The piece in The Scientist relates useful ideas to help somebody who wants to make a better, less sleep-inducing, communicative PowerPoint (or better, maybe, KeyNote) presentation.

Unplug, think, and write
According to Galloway, using PowerPoint to make a great presentation starts with powering down the laptops and writing out an outline on index cards or a legal pad. “People have to shut off their computer and go away as they’re writing their PowerPoint presentation,” he says.

Establish your assertion
Alley says that he starts planning each slide by writing down a single sentence stating the idea he wants the audience to take away. “You have defined what it is you need to support that statement,” he says. “That’s where it starts.” Alley adds that the sentence should only take one or two lines, should consist of only 8–14 words, and should appear in 28-point font when inserted in the final PowerPoint presentation.

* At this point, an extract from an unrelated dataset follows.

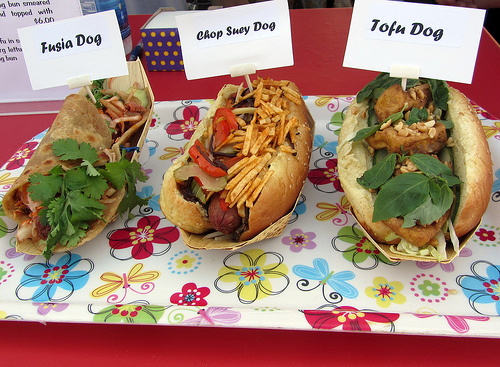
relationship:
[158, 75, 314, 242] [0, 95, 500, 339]
bread on board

Assemble the visual evidence
Let the assertion sentence for each slide guide your decision as to which visuals should accompany it. Use “explanatory images”—not decorative or descriptive images—to support each assertion, says Joanna Garner, assistant professor of psychology at Pennsylvania State University. When describing the context or methods of your research, photos and movies are ideal pieces of evidence; when presenting your results, elements like graphs, tables, or charts (appropriately highlighted to emphasize key points) will do the trick.

Read more: Pimp your PowerPoint – The Scientist – Magazine of the Life Sciences http://www.the-scientist.com/templates/trackable/display/article1.jsp?type=article&o_url=article/display/57186&id=57186#ixzz0oSXiXCT6

Two things you gotta have first:  Something to say, and a desire to say it well.

Resources:

The Craft of Scientific Presentations: Critical Steps to Succeed and Critical Errors to Avoid, by Michael Alley, Springer-Verlag, Berlin, 2003. $39.95.

Presentation Zen Design: Simple Design Principles and Techniques to Enhance Your Presentations, by Garr Reynolds, New Riders Publishing, 2010. $31.49.

slide:ology, by Nancy Duarte, O’Reilly Media, Sebastopol, Calif., 2008. $34.99. (She’s got a blog, too.)

The Visual Display of Quantitative Information, by Edward Tufte, Graphics Press, Cheshire, Conn., 1983. $40.00.